Public policies support is also needed in other areas, such as roadways, one of the most serious problems in the area. Albe Gorrin says: “We have the support of some who want to invest due to the potential, but this influences and, this is the national government responsibility.”

He also remarks that this land has not been affected by expropriations as it has happened in other states and this should be taken advantage of, “we have a relative relief compared with other areas,” he says. “The price has been increasing every day, and also the demand has been increasing with the incorporation of countries like China and Russia. This is good news for all producers as this product seen in the future is a very good investment, “he insists.


The future Guarataro chocolate

The cocoa that is produced in Guarataro is already fermented. However, the process has some deficiencies which affect quality. These shortcomings are precisely those that must be overcome to undertake other projects such as the manufacture of chocolate, which as yet did not exist in Bolivar state.

That seems to be the goal. Albe Gorrin indicates that some tests have been carried out with satisfactory results. It is only an experimental phase until now, but he does not doubt that it will be a reality sooner rather than later.

“The important thing is that we use our cocoa, made here, and because of that, we have to promote it,” he says while stressing that the goal is to have it known as cocoa Guarataro or at least as the cocoa from Bolivar state.

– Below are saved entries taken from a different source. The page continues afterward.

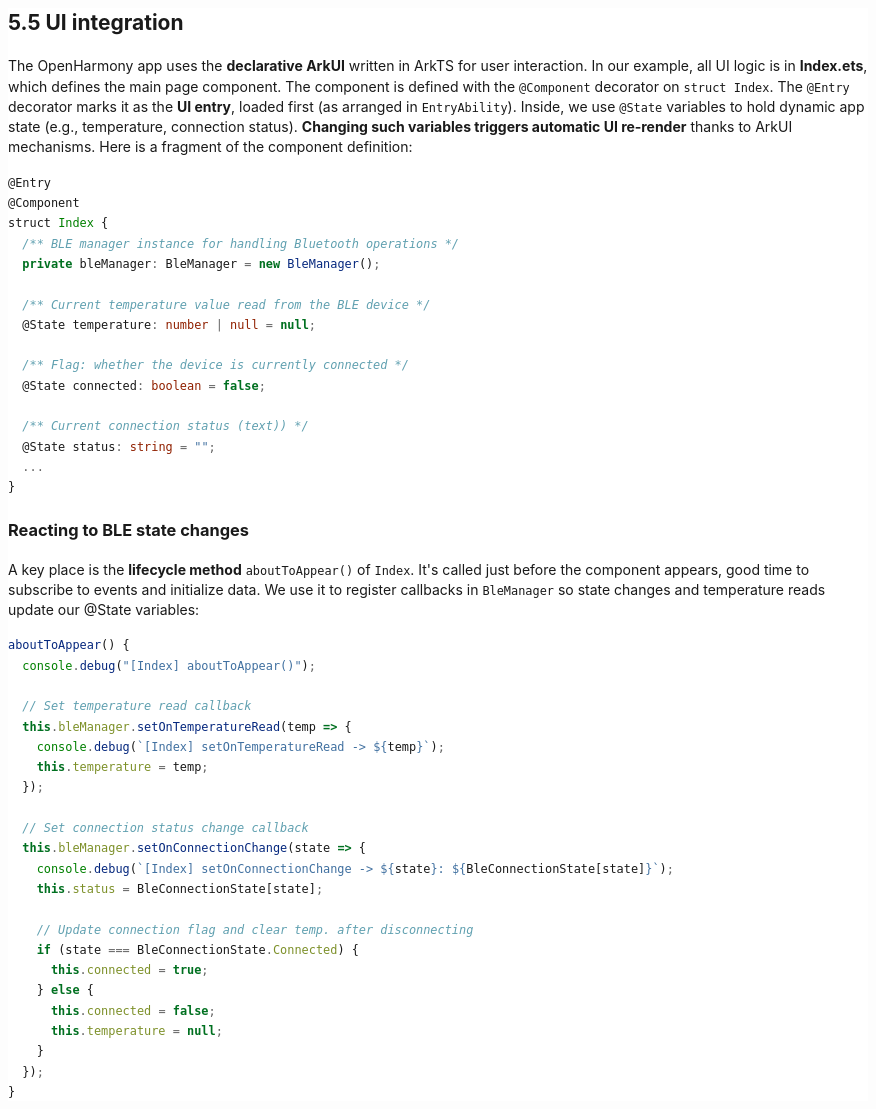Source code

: 
## 5.5 UI integration

The OpenHarmony app uses the **declarative ArkUI** written in ArkTS for user interaction. In our example, all UI logic is in **Index.ets**, which defines the main page component. The component is defined with the `@Component` decorator on `struct Index`. The `@Entry` decorator marks it as the **UI entry**, loaded first (as arranged in `EntryAbility`). Inside, we use `@State` variables to hold dynamic app state (e.g., temperature, connection status). **Changing such variables triggers automatic UI re‑render** thanks to ArkUI mechanisms. Here is a fragment of the component definition:

```ts
@Entry
@Component
struct Index {
  /** BLE manager instance for handling Bluetooth operations */
  private bleManager: BleManager = new BleManager();

  /** Current temperature value read from the BLE device */
  @State temperature: number | null = null;

  /** Flag: whether the device is currently connected */
  @State connected: boolean = false;

  /** Current connection status (text)) */
  @State status: string = "";
  ...
}
```

### Reacting to BLE state changes

A key place is the **lifecycle method** `aboutToAppear()` of `Index`. It's called just before the component appears, good time to subscribe to events and initialize data. We use it to register callbacks in `BleManager` so state changes and temperature reads update our @State variables:

```ts
aboutToAppear() {
  console.debug("[Index] aboutToAppear()");
  
  // Set temperature read callback
  this.bleManager.setOnTemperatureRead(temp => {
    console.debug(`[Index] setOnTemperatureRead -> ${temp}`);
    this.temperature = temp;
  });
  
  // Set connection status change callback
  this.bleManager.setOnConnectionChange(state => {
    console.debug(`[Index] setOnConnectionChange -> ${state}: ${BleConnectionState[state]}`);
    this.status = BleConnectionState[state];
    
    // Update connection flag and clear temp. after disconnecting
    if (state === BleConnectionState.Connected) {
      this.connected = true;
    } else {
      this.connected = false;
      this.temperature = null;
    }
  });
}
```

Taking advantage of today impetus, he does not doubt that it will be a product adapted to the international standards, as it happens with the cocoas Chuao or Paria.


Increasing and improving the cultivation of cocoa Guarataro implies great challenges, being one of them to exalt the product identity as well as to emphasize the strengths of the local initiative, from the sowing of plantations to commercialization.

The main concern from the Chamber of Commerce and Industries of Bolivar state is to have the work of producers recognized. “Almost all the production goes to Miranda and it is reckoned up in the figures of that area. As it is not handled as cocoa from Bolivar state, it is not possible to make known the work that is being done “.

As in other areas of the country, Guarataro producers also need support and technical assistance in order to improve the quality of their plantations and increase production levels.

Albe Gorrin indicates that “the idea is to bring technicians and specialists who guide and improve many practices in planting and seed preparation.”

In addition to the cocoa production in Guarataro, Gorrin points out other local activities such as the cultivation of the sarrapia or the promotion of an important gastronomic movement in Ciudad Bolívar as ways to promote and contribute to the development of the capital of Bolivar state.


Back to the countryside

It is indubitable, the great variety of wealth sources of Guayana, gold, aluminium, iron, diamond, bauxite, coltrán and many others. These are minerals with important commercialization worldwide, promoters of a highly profitable economy.

However, cocoa represents the return to that countryside which, unlike mining or oil, is an endless source of means.

Compared with the rest of the country, Guarataro is still a very new area. Nevertheless, the predictions are positive. It is undeniable that we continue seeking to retake that seat of honour that we had before and still today identifies us as the country with the best cocoa in the world.

There is still much to do. But the dedication and passion that the producers of Guarataro have put to the cultivation of cocoa brings us closer to the goal of becoming important producers of hailed and recognized Venezuelan cacao, and why not?, in manufacturers of a unique chocolate, with identity, flavour and aroma characteristic of southern Venezuela.